CNN has reached out to Hogan’s former and current spokesmen for comment. The former governor has not been accused of wrongdoing. Following McGrath’s death, Hogan said in a statement that he and his wife were “deeply saddened by this tragic situation.”
McGrath was indicted by a federal grand jury in October 2021 on charges that he had defrauded MES of a $233,647.23 severance payment by “falsely telling them that the Governor was aware of and approved the payment,” the Justice Department said.
The indictment also alleged that McGrath had directed MES funds to an art museum on which he was a member of the board of directors. He was also accused of defrauding MES to pay for a tuition expense of more than $14,000 and falsifying time sheets during two vacations, according to the indictment.
McGrath was initially charged with wire fraud and embezzlement from an organization receiving more than $10,000 in federal benefits. A superseding indictment returned in June 2022 also charged him with falsifying records. On the state level, he faced more than two dozen counts, including charges of felony theft, misconduct in office and violations of wiretapping law, according to the criminal information.
When he resigned from Hogan’s office in 2020 amid inquiries about the severance payout, McGrath blamed the “sad politics of personal destruction” and said he had stepped down to avoid “unnecessary distractions” to Hogan and his team. Hogan told reporters in November 2021 that McGrath was terminated after the governor’s office learned of the details.
McGrath would have faced decades in prison if convicted of all the charges against him.
In mid-March, after he had failed to show up for his trial, the FBI and US Marshals Service each offered a reward of $10,000 for information leading to his arrest.
“I choose to believe that Roy was a classic midlevel manager throughout his career and he was eventually given more power and, honestly, access to more money than he could handle,” said Foxwell, the Democratic strategist.
“And he got in over his head. The power and money went to his head and he began to make mistakes that would compound on one another as time went on. I really don’t believe he was at his core a bad person. But you don’t have to be a bad person to make atrocious decisions and exercise terrible judgment.”
While McGrath was on the run, a pair of self-published e-books released on Amazon.com sought to tell his version of events, WBAL reported.
One book, “Betrayed: The True Story of Roy McGrath,” blamed the prosecution on the former governor.
David Weinman, a Hogan spokesman, responded to WBAL in a statement: “In this day and age, anyone can publish a ‘book’ and repeat bizarre and baseless accusations, including fugitives from justice who are facing multiple counts of fraud.”
“Having run communications for Roy and kind of knowing his writing style, he definitely had a heavy hand in writing those, if he didn’t write them all himself,” Faoro said. “There was some language in there that was not verbatim but nearly was what was in some of our press releases.”
Murtha, McGrath’s attorney, said he had no information on funeral arrangements for McGrath.
“He had already been publicly disgraced,” Foxwell said. “His name was splashed upon the front pages of newspapers for all the wrong reasons and he was facing the very real possibility, if not the likelihood, of losing his freedom for several years.

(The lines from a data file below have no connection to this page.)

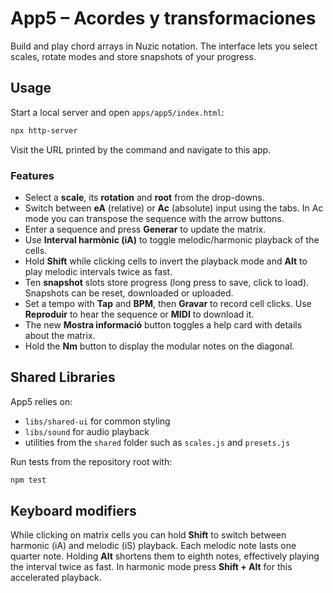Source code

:# App5 – Acordes y transformaciones

Build and play chord arrays in Nuzic notation. The interface lets you select scales, rotate modes and store snapshots of your progress.

## Usage

Start a local server and open `apps/app5/index.html`:

```bash
npx http-server
```

Visit the URL printed by the command and navigate to this app.

### Features

- Select a **scale**, its **rotation** and **root** from the drop-downs.
- Switch between **eA** (relative) or **Ac** (absolute) input using the tabs. In Ac mode you can transpose the sequence with the arrow buttons.
- Enter a sequence and press **Generar** to update the matrix.
- Use **Interval harmònic (iA)** to toggle melodic/harmonic playback of the cells.
- Hold **Shift** while clicking cells to invert the playback mode and **Alt** to play melodic intervals twice as fast.
- Ten **snapshot** slots store progress (long press to save, click to load). Snapshots can be reset, downloaded or uploaded.
- Set a tempo with **Tap** and **BPM**, then **Gravar** to record cell clicks. Use **Reproduir** to hear the sequence or **MIDI** to download it.
- The new **Mostra informació** button toggles a help card with details about the matrix.
- Hold the **Nm** button to display the modular notes on the diagonal.

## Shared Libraries

App5 relies on:

- `libs/shared-ui` for common styling
- `libs/sound` for audio playback
- utilities from the `shared` folder such as `scales.js` and `presets.js`

Run tests from the repository root with:

```bash
npm test
```

## Keyboard modifiers

While clicking on matrix cells you can hold **Shift** to switch between harmonic
(iA) and melodic (iS) playback. Each melodic note lasts one quarter note. Holding
**Alt** shortens them to eighth notes, effectively playing the interval twice as
fast. In harmonic mode press **Shift + Alt** for this accelerated playback.
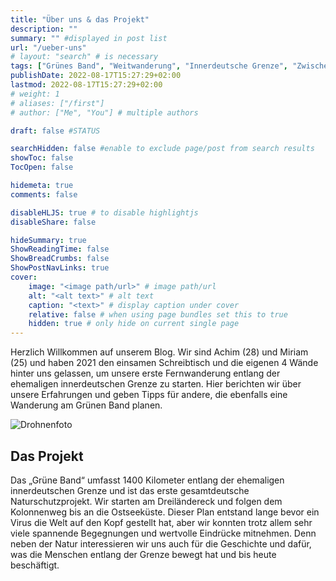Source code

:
 ```yaml
---
title: "Über uns & das Projekt"
description: ""
summary: "" #displayed in post list
url: "/ueber-uns"
# layout: "search" # is necessary
tags: ["Grünes Band", "Weitwanderung", "Innerdeutsche Grenze", "Zwischen Ost und West"]
publishDate: 2022-08-17T15:27:29+02:00
lastmod: 2022-08-17T15:27:29+02:00
# weight: 1
# aliases: ["/first"]
# author: ["Me", "You"] # multiple authors

draft: false #STATUS

searchHidden: false #enable to exclude page/post from search results
showToc: false
TocOpen: false

hidemeta: true
comments: false

disableHLJS: true # to disable highlightjs
disableShare: false

hideSummary: true
ShowReadingTime: false
ShowBreadCrumbs: false
ShowPostNavLinks: true
cover:
    image: "<image path/url>" # image path/url
    alt: "<alt text>" # alt text
    caption: "<text>" # display caption under cover
    relative: false # when using page bundles set this to true
    hidden: true # only hide on current single page
---
```


Herzlich Willkommen auf unserem Blog. Wir sind Achim (28) und Miriam (25) und haben 2021 den einsamen Schreibtisch und die eigenen 4 Wände hinter uns gelassen, um unsere erste Fernwanderung entlang der ehemaligen innerdeutschen Grenze zu starten. Hier berichten wir über unsere Erfahrungen und geben Tipps für andere, die ebenfalls eine Wanderung am Grünen Band planen.

![Drohnenfoto](/ueber-uns/equipment-drone.jpg)

## Das Projekt

Das „Grüne Band“ umfasst 1400 Kilometer entlang der ehemaligen innerdeutschen Grenze und ist das erste gesamtdeutsche Naturschutzprojekt. Wir starten am Dreiländereck und folgen dem Kolonnenweg bis an die Ostseeküste. Dieser Plan entstand lange bevor ein Virus die Welt auf den Kopf gestellt hat, aber wir konnten trotz allem sehr viele spannende Begegnungen und wertvolle Eindrücke mitnehmen. Denn neben der Natur interessieren wir uns auch für die Geschichte und dafür, was die Menschen entlang der Grenze bewegt hat und bis heute beschäftigt.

So one can see how that would have driven him to the brink of a break.”
Still, Foxwell added, “If you had lined up two dozen people in Gov. Hogan’s administration and said, ‘One of these people is going to be charged with fraud, falsification of documents and other financially related crimes, be forced to stand trial, flee the state and ultimately die under mysterious circumstances,’ he would be the absolute last person one would suspect.”